207 dolor salvaje, que empieza poco a poco, pero que crece y crece y sube y se extiende y lo recorre todo. Te hace sentir todo cuerpo como mera carne. Eres todo cuerpo. Todo tu yo es cuerpo, es carne herida, carne desgarrada, carne ensangrentada, golpeada. Un saco, un objeto....Tu cuerpo eres tú y tú eres un cuerpo desordenado, un cuerpo que no obedece, un cuerpo en manos de otro cuerpo que hace de él lo que quiere a voluntad. Al final, te dejas llevar. No sientes nada. Has entrado ene el jardín de la apatía. Nada importa. No importa ya lo que hagan con un cuerpo que no sientes como propio. Entras en el jardín apático del silencio total. Tu cuerpo autista calla, no se expresa, es “eso”, una figura, un amasijo informe que no te informa de nada. Sólo mucho después, muchísimo después, con el grito que te anuncia el despertar de una conciencia adormecida por golpes brutales, vuelve el dolor de otro modo. El dolor regresa como recuerdo de la humillación, de las vejaciones, del rebajamiento forzado de tu humanidad encarnada. El dolor regresa como recuerdo, en forma de pesadillas. Una noche, y otra, y otra, y otra más, todas las noches... El tiempo se ha transformado en una noche infinita, en un instante eterno e indiferenciado. Todo es noche. Y empiezas a tener terror a esa noche total, terror a dormir, a quedar vencido por el sueño, a que regresen los fantasmas. Es entonces cuando entiendes, si lo haces, que es preciso olvidar. Que la venganza no sirve de nada. Hay que olvidar el olor de la muerte, el color de la sangre, las marcas de la piel torturada, ese olor maldito que se te pega por fuera y por dentro y que el agua no quita. Olvidar para que el tiempo haga el resto; olvidar o quizá desear la muerte o tener la esperanza de que una mano-otra, una mano que acaricia y que ya no es garra, ni desgarra tu cuerpo, una mano llena de amor, para que acercándote a ti te recuerde que eres un ser digno de ser amado por fin. Porque tu cuerpo también puede producir placer, ser el punto de encuentro erótico con otro cuerpo.
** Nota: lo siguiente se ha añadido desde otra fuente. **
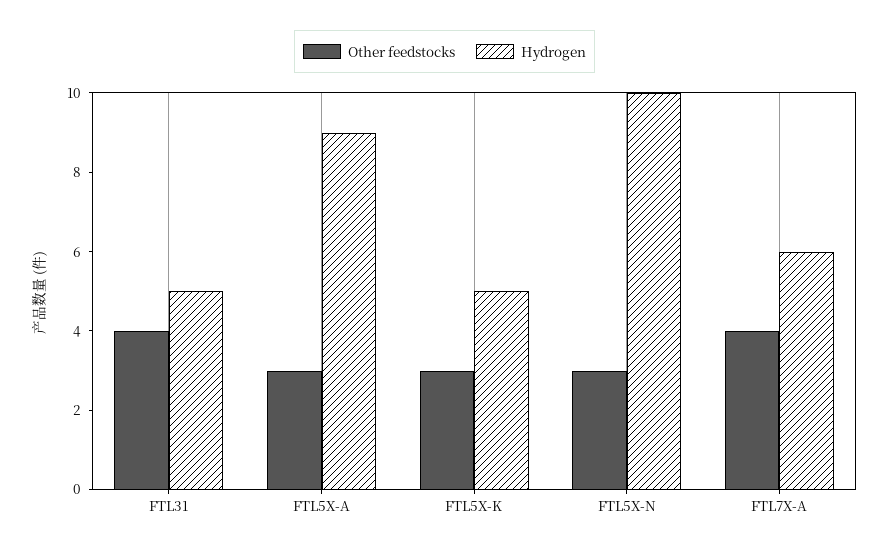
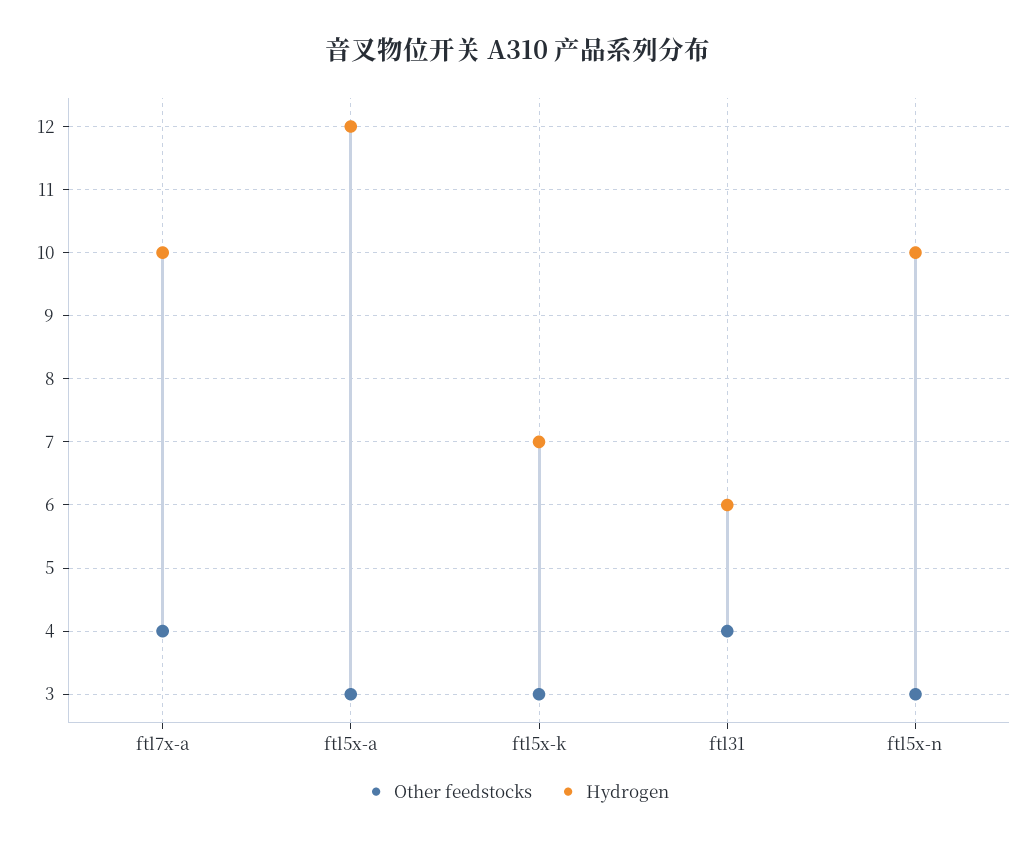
Hydrogen, FTL31: 5 -> 6
Hydrogen, FTL5X-A: 9 -> 12
Hydrogen, FTL5X-K: 5 -> 7
Hydrogen, FTL7X-A: 6 -> 10

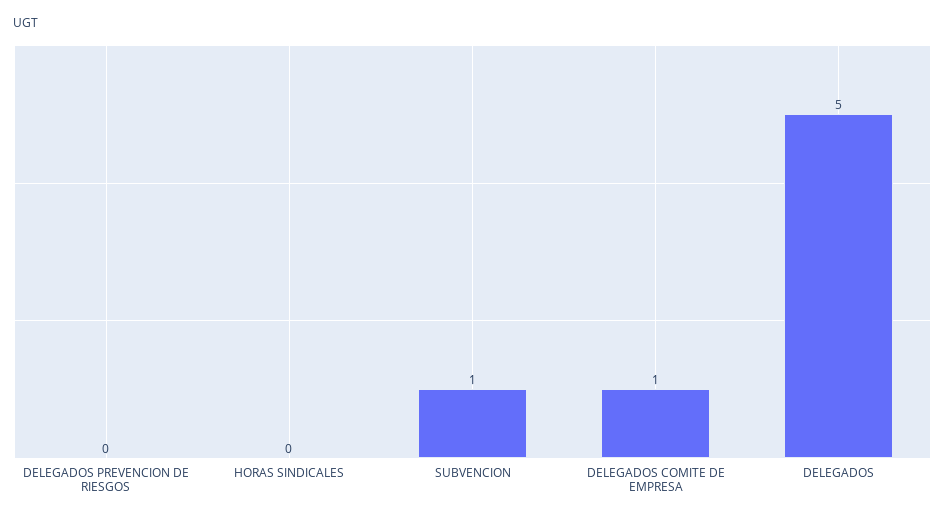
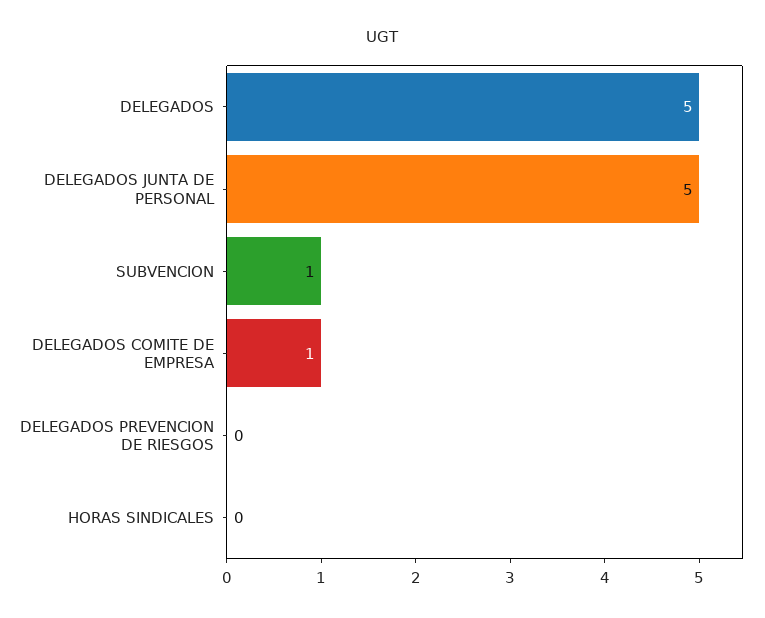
DELEGADOS JUNTA DE PERSONAL: none -> 5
208 38. Recuerdo mis propios silencios. Por ejemplo, el silencio que escucho cuando mi padre se va mientras se muere. He encontrado también el silencio en la sonrisa tranquila y emocionada de mis amigos mientras les hablaba. El silencio de sus ojos bañados de transparencia líquida, el silencio de unos brazos rodeándome y de un leve gemido tranquilo, de una mirada quieta que me hablaban diciéndome: estamos aquí, contigo, en ti. Y el silencio armonioso de un cuerpo meciéndose en el espacio de mi propio cuerpo, de una mirada extasiada, eternamente penetrada por mi propia mirada de amante inundado de felicidad sin límites. He encontrado el silencio de vida de unos labios entregados a su esmerada erótica labor, silenciosa ella misma, preparando el cántico final de un coro de dos voces. El silencio de unos cabellos recorriendo como dulces manos de infinitos frágiles dedos que no se demoran, y sin embargo detienen el tiempo, la vertical completa de mi espalda expectante, convertida en una tierra fértil y mojada de un amor inédito, dulcemente extraño. Y me recorre, también, el silencio bellísimo y desconsolado de una mirada, una mirada herida que me trae el dolor del mundo. Tu mirada. Tu mirada de niña, con infancia robada; tu mirada de madre, sin tiempo para amar; tu mirada de anciano, el perfil de tu mirada, la boca esbozando el dibujo de tu llanto; tu mirada de mujer amante perdida en la noche oscura de un tiempo sin retorno, tu mirada acogedora del amado moribundo. 39. Saber-se-alegre. Como si después de haber sufrido mucho, tras creer que toda esperanza era vana, más infernal pretenderla que el mismo infierno del dolor y el vaciamiento, tras haber conocido el irresistible hedor de la infelicidad, de la amargura y de la carencia de todo, de repente, en el recuerdo de nuestra infancia, el anuncio de las primeras luces de una nueva mañana nos despierta sorprendidos y todo parece como recién nacido, la esperanza algo alcanzable, y el saber, ahora inocente, abandona su antigua pesadez. Nuestro pensar, abandonando su cotidiana tristeza, se torna de repente


209 alegre. Danza el festival de la vida y todo indica que el regocijo de la fuerza regresa confortando nuestra cansada alma.